TAKING ON THE WORLD:
The story of Francis and Edith Schaeffer
By Rachel Lane
Christian Focus. 173 pages. £5.99
ISBN 978 1 527 103 009
Buy online from Amazon
This easy-to-read book aimed at 8–14 year-olds gives us an overview of the lives of Francis and Edith Schaeffer, a couple who were pas-sionate about dedicating their lives to God and sharing the good news of Jesus Christ.
While this book is aimed at young people, I found that I had a lot to learn about the Schaeffers, not least because I was relatively unfamiliar with their story, but also because of their unswerving commitment to Christ. If you are thinking of giving this book to a young person or reading it with them, or perhaps reading it yourself, here are a few reasons why I think that would be an excellent idea.
Firstly, the story is easy to read. The language in the book is straightforward and uncomplicated, which I think would encourage young readers to pick up the book regularly. For those who are more used to longer spells of reading, this could be easily read in three to four sittings. Sometimes those young in age can be put off reading Christian books by jargon or lack of narrative, but this book provides an easy-to-follow storyline and relatively easy language. There is even a timeline to follow in the back as well as some discussion questions to use with friends or parents.
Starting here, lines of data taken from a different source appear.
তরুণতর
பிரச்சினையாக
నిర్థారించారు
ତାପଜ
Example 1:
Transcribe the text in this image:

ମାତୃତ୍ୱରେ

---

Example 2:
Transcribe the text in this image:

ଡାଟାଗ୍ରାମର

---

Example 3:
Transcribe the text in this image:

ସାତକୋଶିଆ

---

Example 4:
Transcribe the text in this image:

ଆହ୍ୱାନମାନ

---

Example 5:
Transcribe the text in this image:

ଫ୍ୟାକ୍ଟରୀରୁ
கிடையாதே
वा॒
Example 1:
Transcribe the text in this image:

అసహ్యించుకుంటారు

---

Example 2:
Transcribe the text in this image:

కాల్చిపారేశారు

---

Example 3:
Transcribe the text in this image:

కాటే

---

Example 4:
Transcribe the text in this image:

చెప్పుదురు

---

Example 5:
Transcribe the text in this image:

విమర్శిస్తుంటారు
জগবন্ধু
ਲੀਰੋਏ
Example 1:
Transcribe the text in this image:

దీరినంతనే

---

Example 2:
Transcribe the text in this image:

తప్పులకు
Secondly, it is clear from the book that Francis and Edith are very ‘normal’ and ‘real’ people. Sometimes reading biographies of Christians of a different generation brings about feelings of ‘I’d never be able to do that’ or ‘that would never happen to me’. However, this book is good at portraying two people who are seeing God work in their lives under very ‘normal’ surroundings, at least to begin with. The part of the story about their courtship is very sweet and charming, and, despite describing the 1930s, doesn’t feel too old-fashioned or disconnected to the present day. Small interjections of detail amongst a general thread of story are really endearing, such as the possibility of Francis ending their relationship at the beginning of courtship, and Edith coping with the difficulties of morning sickness.
Thirdly, the story is very powerful. Francis’ conversion story is particularly striking. At the age of 18 he ‘accidentally’ takes home the wrong library book on Greek philosophy only to find that it sparked a strong urge to read the whole Bible, cover to cover, unbeknown to his parents or any of his friends. Francis telling his non-Christian parents that he had become a Christian and wasn’t going to follow the path they wanted for him towards a career in engineering is also compelling. As is how the family cope when Francis is away from home for months at a time, preaching across Europe. These all add to a compelling tale of the Lord leading this family where he wanted them to go.
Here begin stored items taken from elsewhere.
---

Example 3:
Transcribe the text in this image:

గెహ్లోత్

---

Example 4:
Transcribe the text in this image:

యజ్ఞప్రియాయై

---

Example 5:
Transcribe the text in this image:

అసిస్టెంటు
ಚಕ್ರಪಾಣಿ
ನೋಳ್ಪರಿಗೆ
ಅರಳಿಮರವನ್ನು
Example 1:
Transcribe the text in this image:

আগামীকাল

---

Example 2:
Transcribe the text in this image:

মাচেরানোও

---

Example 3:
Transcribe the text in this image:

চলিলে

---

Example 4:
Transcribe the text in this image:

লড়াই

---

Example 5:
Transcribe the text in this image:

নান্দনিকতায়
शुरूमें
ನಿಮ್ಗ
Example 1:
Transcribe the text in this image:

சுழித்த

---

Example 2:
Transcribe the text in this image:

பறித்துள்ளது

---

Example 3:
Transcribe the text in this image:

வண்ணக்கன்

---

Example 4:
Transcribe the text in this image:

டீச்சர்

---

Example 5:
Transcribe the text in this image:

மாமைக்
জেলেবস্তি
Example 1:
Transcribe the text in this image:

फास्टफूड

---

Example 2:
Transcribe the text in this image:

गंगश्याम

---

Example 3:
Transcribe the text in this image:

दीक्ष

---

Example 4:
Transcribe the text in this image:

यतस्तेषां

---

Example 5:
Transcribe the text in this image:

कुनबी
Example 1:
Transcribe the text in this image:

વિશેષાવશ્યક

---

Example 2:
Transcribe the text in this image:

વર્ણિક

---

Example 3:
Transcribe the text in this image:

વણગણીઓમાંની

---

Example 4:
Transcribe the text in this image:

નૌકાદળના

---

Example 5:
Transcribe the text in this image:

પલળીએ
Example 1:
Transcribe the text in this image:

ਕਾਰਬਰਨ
Lastly, this story is excellent for teaching us about the need for a reliance upon the Lord in prayer. A verse which sums up the Schaeffer’s attitude to all circumstances is Philippians 4: 6: ‘Do not be anxious about anything, but in every situation, by prayer and petition, with thanksgiving, present your requests to God.’ The couple were unswerving in their dedication to God, despite the fact that at times they were unsure of the way forward.
They are fantastic examples of putting Jesus first in often difficult situations, something that we and the Christian youth of today must dwell on and learn from.
Ally Sullivan, teacher and mum of three, living in Oxford.